_TO DO:_
Your task is to filter the entries and copy every line containing the string "image".

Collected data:

┌──

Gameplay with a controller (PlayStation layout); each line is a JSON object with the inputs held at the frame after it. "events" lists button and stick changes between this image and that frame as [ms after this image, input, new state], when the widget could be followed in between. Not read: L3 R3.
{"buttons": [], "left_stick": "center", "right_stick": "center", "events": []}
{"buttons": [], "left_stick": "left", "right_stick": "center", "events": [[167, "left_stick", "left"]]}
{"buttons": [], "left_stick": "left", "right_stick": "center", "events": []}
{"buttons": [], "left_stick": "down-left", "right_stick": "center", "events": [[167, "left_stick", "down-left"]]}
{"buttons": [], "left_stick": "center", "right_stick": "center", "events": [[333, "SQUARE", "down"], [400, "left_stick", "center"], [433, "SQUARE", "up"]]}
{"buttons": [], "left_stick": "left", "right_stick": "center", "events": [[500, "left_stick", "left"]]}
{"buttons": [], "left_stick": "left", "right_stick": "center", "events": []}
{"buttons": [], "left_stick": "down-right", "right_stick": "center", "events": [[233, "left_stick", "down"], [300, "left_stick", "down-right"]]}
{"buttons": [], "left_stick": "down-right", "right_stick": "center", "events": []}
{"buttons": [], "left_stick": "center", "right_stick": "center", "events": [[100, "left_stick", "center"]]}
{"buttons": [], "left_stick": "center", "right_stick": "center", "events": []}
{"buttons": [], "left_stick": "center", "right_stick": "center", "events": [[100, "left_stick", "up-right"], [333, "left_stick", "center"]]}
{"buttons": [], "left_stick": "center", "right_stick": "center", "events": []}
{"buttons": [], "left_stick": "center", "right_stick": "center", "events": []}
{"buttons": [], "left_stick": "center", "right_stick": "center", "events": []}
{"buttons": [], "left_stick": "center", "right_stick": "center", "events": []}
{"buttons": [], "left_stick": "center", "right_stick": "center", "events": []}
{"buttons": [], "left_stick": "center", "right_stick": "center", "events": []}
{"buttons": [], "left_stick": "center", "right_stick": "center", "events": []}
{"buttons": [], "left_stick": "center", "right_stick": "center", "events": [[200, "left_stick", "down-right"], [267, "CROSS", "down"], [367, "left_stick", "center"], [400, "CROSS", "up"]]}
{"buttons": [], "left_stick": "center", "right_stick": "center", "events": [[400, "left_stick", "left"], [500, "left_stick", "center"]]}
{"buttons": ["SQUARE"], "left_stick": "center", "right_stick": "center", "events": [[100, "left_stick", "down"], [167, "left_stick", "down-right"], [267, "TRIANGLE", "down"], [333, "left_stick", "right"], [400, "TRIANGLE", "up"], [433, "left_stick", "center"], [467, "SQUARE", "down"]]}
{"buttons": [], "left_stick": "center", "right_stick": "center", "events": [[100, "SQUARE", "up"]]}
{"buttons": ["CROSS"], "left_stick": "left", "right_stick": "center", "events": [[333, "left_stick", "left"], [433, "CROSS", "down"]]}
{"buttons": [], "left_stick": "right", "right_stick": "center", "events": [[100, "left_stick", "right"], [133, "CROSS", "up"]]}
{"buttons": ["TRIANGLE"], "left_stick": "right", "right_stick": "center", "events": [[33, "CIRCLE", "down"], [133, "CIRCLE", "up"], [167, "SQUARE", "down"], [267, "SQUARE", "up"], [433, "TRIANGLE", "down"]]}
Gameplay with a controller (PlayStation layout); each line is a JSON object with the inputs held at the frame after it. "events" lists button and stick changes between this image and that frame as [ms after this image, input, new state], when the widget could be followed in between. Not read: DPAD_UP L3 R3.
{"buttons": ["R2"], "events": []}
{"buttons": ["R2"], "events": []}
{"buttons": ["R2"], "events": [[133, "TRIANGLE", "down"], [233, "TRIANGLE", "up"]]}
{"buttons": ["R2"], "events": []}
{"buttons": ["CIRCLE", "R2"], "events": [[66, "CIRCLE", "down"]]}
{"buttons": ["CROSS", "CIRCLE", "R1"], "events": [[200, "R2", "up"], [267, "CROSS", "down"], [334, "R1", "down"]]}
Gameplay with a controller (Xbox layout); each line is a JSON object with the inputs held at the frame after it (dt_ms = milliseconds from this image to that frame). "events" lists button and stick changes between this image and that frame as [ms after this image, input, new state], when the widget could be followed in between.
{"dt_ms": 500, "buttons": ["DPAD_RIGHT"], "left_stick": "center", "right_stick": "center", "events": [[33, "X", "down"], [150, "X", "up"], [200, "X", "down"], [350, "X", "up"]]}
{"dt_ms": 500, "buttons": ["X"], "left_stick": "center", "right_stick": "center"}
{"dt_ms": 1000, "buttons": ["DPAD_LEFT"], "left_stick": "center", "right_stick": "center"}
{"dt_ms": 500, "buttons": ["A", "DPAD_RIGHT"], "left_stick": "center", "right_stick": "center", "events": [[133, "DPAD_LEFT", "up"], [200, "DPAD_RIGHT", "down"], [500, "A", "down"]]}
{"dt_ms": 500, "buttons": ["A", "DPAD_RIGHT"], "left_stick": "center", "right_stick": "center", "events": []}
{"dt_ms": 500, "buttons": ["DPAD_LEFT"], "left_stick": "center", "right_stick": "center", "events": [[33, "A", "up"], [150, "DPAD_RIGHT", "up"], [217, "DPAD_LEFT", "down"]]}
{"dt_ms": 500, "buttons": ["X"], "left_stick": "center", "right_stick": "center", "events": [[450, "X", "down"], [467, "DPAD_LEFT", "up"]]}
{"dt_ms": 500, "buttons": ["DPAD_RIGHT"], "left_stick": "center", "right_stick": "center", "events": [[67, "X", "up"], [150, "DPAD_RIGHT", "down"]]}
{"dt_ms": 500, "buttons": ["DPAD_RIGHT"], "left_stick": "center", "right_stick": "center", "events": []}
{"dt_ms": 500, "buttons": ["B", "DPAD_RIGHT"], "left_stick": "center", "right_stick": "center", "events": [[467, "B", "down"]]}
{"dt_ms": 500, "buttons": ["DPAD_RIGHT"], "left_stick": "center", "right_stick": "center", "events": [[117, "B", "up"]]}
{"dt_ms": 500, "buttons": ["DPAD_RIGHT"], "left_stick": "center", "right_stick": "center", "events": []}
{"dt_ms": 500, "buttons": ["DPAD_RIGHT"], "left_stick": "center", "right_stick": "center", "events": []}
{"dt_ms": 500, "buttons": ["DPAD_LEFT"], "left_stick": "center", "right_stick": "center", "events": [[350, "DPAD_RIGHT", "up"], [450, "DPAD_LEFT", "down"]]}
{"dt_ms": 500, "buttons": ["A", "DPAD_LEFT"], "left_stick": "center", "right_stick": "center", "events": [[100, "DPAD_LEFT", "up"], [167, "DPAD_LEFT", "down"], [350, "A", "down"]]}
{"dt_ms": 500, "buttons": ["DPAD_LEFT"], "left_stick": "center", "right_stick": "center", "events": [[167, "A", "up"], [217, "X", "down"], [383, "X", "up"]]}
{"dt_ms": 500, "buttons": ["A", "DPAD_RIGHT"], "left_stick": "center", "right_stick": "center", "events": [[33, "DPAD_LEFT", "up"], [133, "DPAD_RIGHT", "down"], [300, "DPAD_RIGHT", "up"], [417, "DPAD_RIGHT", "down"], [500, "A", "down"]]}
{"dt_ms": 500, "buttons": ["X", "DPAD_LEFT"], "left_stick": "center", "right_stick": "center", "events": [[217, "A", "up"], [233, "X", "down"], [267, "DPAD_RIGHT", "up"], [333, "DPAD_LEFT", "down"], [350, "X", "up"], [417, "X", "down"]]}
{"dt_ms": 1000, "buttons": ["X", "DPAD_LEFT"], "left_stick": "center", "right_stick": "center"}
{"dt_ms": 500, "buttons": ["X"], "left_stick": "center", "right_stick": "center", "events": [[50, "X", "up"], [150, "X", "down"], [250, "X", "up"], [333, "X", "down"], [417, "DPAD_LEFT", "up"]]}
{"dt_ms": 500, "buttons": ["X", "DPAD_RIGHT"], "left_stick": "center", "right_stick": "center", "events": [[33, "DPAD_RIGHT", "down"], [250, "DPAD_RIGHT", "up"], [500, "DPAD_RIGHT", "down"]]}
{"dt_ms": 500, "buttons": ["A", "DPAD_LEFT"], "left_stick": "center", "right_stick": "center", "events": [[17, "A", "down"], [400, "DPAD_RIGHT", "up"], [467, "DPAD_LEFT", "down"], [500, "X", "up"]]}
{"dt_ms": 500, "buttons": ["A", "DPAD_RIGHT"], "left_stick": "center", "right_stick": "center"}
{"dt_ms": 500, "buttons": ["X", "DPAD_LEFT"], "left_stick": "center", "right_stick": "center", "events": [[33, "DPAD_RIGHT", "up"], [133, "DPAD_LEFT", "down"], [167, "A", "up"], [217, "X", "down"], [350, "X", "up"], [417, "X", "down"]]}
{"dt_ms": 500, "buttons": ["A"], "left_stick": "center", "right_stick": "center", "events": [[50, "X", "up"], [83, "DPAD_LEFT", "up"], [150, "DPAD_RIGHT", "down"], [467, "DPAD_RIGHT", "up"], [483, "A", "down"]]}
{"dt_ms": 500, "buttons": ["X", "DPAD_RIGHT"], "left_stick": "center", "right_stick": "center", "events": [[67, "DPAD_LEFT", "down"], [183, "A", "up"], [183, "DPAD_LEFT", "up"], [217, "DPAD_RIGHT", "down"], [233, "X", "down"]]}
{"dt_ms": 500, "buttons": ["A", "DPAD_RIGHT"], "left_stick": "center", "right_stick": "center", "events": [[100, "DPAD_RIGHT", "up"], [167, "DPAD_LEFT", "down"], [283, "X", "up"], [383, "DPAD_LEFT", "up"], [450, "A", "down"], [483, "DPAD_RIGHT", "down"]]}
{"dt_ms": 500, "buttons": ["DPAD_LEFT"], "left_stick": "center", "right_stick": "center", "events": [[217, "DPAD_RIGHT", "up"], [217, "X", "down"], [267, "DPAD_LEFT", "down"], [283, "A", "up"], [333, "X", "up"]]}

└──

_FINISHED EXERCISE:_
Gameplay with a controller (PlayStation layout); each line is a JSON object with the inputs held at the frame after it. "events" lists button and stick changes between this image and that frame as [ms after this image, input, new state], when the widget could be followed in between. Not read: L3 R3.
Gameplay with a controller (PlayStation layout); each line is a JSON object with the inputs held at the frame after it. "events" lists button and stick changes between this image and that frame as [ms after this image, input, new state], when the widget could be followed in between. Not read: DPAD_UP L3 R3.
Gameplay with a controller (Xbox layout); each line is a JSON object with the inputs held at the frame after it (dt_ms = milliseconds from this image to that frame). "events" lists button and stick changes between this image and that frame as [ms after this image, input, new state], when the widget could be followed in between.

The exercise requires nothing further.